11e avril 1767 au château de Ferney par Genève
Monsieur,
Votre excellence ne doute pas à quel point son souvenir m'est prétieux.
Je vous suis attaché à deux grands titres, comme à L'embassadeur de l'impératrice, et comme à un homme bienfaisant.
Je vous remercie de l'imprimé que vous avez bien voulu m'envoyer. Sa majesté impériale avait déjà daigné m'en gratifier il y a trois mois, avant qu'il fût public. Je n'y ai rien trouvé ni à resserrer, ni à étendre. Cet ouvrage me parait digne du siècle qu'elle fait naitre. J'oserais bien répondre qu'elle fera goûter à son vaste empire tous les fruits que Pierre le grand a semés. Ce fut Pierre qui forma l'homme, mais c'est Catherine seconde qui L'anime du feu céleste.

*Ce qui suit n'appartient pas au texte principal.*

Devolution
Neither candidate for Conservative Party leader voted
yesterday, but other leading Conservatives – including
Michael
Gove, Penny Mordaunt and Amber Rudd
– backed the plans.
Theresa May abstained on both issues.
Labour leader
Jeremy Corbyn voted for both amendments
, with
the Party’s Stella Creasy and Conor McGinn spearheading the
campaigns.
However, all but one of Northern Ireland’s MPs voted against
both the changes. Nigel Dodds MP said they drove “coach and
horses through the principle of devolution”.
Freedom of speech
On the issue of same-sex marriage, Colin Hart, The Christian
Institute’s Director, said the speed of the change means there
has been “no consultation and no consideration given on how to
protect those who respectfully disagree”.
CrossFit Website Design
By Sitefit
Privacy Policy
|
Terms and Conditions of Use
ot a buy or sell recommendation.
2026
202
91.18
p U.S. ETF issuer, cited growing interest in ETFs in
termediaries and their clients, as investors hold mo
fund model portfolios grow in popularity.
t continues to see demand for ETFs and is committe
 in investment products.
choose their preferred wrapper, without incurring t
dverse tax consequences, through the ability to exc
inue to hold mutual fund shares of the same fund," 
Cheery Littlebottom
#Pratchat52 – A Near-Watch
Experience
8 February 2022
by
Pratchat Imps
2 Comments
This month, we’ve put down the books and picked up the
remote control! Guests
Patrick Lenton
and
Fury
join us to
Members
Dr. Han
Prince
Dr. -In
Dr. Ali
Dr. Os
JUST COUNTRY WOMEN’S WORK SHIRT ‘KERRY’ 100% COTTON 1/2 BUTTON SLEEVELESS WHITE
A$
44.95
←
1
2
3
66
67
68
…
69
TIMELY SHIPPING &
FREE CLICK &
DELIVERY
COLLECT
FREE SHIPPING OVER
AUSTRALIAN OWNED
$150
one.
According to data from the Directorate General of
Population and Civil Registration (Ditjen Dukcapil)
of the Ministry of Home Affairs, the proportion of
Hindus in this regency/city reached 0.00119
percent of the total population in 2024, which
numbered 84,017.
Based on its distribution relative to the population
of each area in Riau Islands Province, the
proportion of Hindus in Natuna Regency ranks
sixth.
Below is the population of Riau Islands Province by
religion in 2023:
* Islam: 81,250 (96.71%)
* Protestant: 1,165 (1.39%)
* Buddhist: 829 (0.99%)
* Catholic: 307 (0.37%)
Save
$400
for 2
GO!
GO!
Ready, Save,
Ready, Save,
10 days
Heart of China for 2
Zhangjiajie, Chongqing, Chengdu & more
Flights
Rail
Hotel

J'ai une opinion particulière sur L'affaire de Pologne quoiqu'il ne m'appartienne guère d'avoir une opinion politique. Je crois fermement que tout s'arrangera au gré de l'impératrice et du Roy, et que ces deux monarques philosophes donneront à L'Europe étonnée le grand éxemple de la tolérance. Les paÿs qui ne produisaient autrefois que des conquérans, vont produire des sages, et de la Chine jusqu'à l'Italie (exclusivement) les hommes aprendront à penser. Je mourrai content d'avoir vu une si belle révolution commencée dans les esprits.